NIMBYs Sue Proposed 731 Unit Hollywood Palladium Development
The AIDS Healthcare Foundation (AHF) filed a lawsuit against the City of Los Angeles on Thursday, seeking to halt the construction of the proposed Palladium Residences development in Hollywood. As the Daily News reports, the Palladium Residences would add a pair of 350-foot tall, 28-story high-rises to Hollywood’s burgeoning skyline.
If built, the two towers would add a total of 731 units and just about 2,000 parking spaces to Hollywood’s increasingly dense urban core, according to the L.A. Times.
Like past lawsuits against development in Hollywood, AHF’s case against Palladium Residences argues that the city of Los Angeles failed to conduct proper environmental review before approving the project. AHF asserts that both traffic and pollution in Hollywood will get worse if the towers are built, and that L.A. did not consider these factors when they approved the Palladium Residences for construction.
AHF also argues that the proposed development does not fit within the guidelines established by Los Angeles’ planning documents.
Aside from litigating against this development, AHF is jointly sponsoring the Neighborhood Integrity Initiative (NII) with the Coalition to Preserve L.A. The NII proposes a two-year moratorium on all development in Los Angeles while the city hypothetically retools its zoning and planning code.

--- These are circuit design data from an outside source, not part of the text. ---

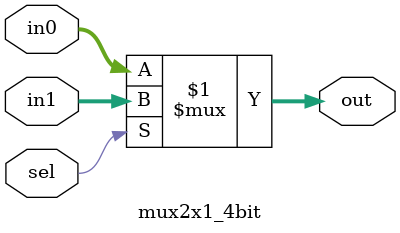
<source format=v>
module mux2x1_4bit (
    input  wire [3:0] in0,
    input  wire [3:0] in1,
    input  wire       sel,
    output wire [3:0] out
);

    assign out = sel ? in1 : in0;

endmodule

</source>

Court documents reflect that Robert Silverstein, the long time attorney of various NIMBY groups around Hollywood, will be the litigator in AHF's case against L.A. Silverstein has a very successful record of convincing judges to issue court orders against development, and is responsible for putting the brakes on the Millennium Hollywood development project, the Sunset-Gordon tower, and, of course, Target Husk.
On the flip side, the Los Angeles could stop the lawsuits in their tracts by modifying their parking minimums, and stop requiring dense residential housing to include gobs of parking. After all, a pair of 28-story buildings with 0 parking spaces can’t contribute to traffic and pollution, can they?